On hearing this, Hari Bhadra lost all pain and grief bothering him. He first composed 'Samarārka caritra' (samarāicca kahā) considered as one of the greatest popular religious Jain text in the twelve centuries of history of Jain literature.

After composing 'Samarārka caritra' (samarāicca kahā), he composed approximately 1500 appendices (prakaraṇa) and he considered these jewel like texts as his offspring. Always remembering his affectionate disciples, he always ended his compositions with the remark 'bhava Varāha'.

Hari Bhadra was also a grateful person. The old Sādhvī, who through her verse 'cakkiduggaṃ haripaṇagaṃ' not only led him in search of true knowledge but to ramaṇa monkhood as well, was always referred by him as religion-mother.

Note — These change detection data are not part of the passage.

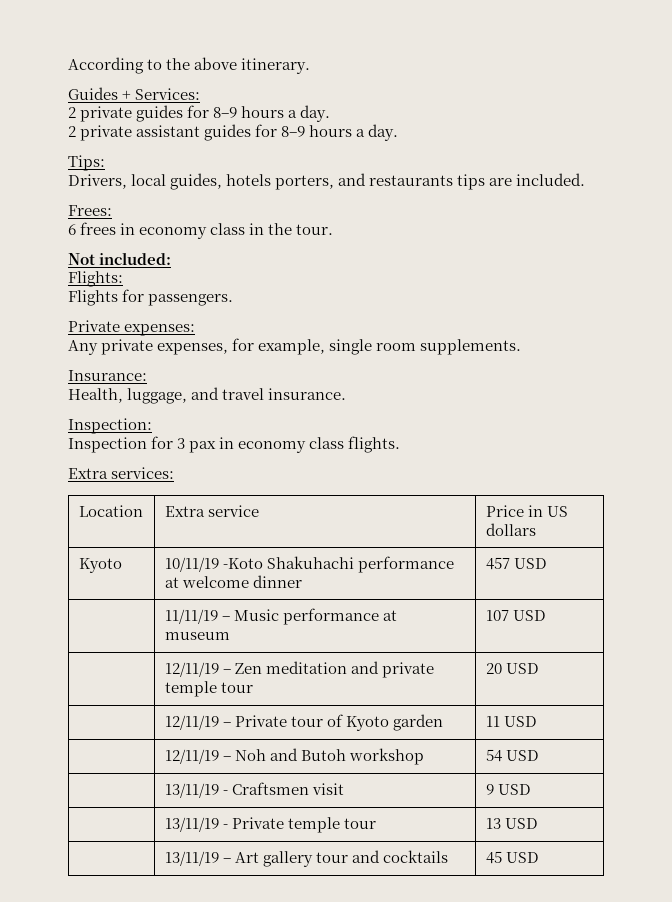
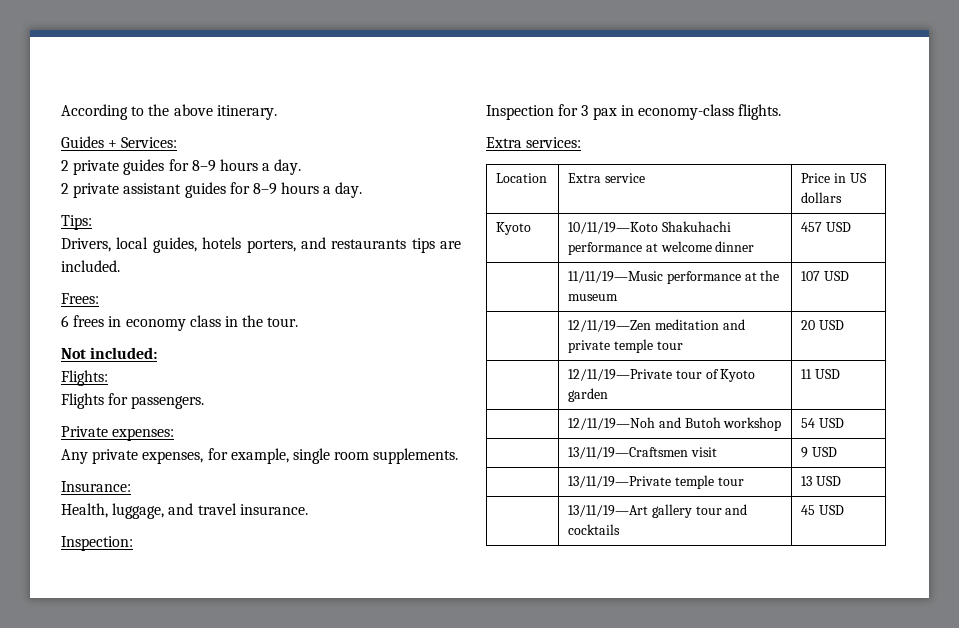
[238,437,345,453] economy class -> [637,104,734,120] economy-class
[164,557,263,572] 10/11/19 -Koto -> [568,222,659,234] 10/11/19—Koto
[164,608,397,625] 11/11/19 – Music performance at -> [568,270,780,284] 11/11/19—Music performance at the
[164,662,262,677] 12/11/19 – Zen -> [568,320,652,332] 12/11/19—Zen
[164,715,287,730] 12/11/19 – Private -> [568,369,673,381] 12/11/19—Private
[164,749,266,764] 12/11/19 – Noh -> [568,417,656,430] 12/11/19—Noh
[164,782,309,798] 13/11/19 - Craftsmen -> [568,447,689,459] 13/11/19—Craftsmen
[164,817,284,832] 13/11/19 - Private -> [568,476,672,488] 13/11/19—Private
[164,851,259,866] 13/11/19 – Art -> [568,505,649,517] 13/11/19—Art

To express his profound reverence to her, Hari Bhadra always ended his every composition with 'bhava Varāha' before his name followed by 'Yākinīmahattrā Sūnu' after his name.

More than 1500 compositions by Hari Bhadra himself were publicised all over the country by a trader named Kārapāsika.  Elder Kārapāsika by observing verbatim the sayings of Ācārya Hari Bhadra acquired massive wealth as well. Like Kārapāsika, Ācārya Hari Bhadra did great service to Jainism through other inquisitive and influential disciples /followers.

An old, worn out and infested with termite copy of Mahā Niśītha was also available to him. No other copy of Mahā Niśītha was available during his time. With his vast knowledge and diligent effort, Hari Bhadra recompiled, and completed that great MahāNiśītha text. He rewrote parts of this text to fill the missing links, pages, words and blanks in between.

After great research by eminent scholars of the country, they have given Vikram 757-827 as the time of Hari Bhadra.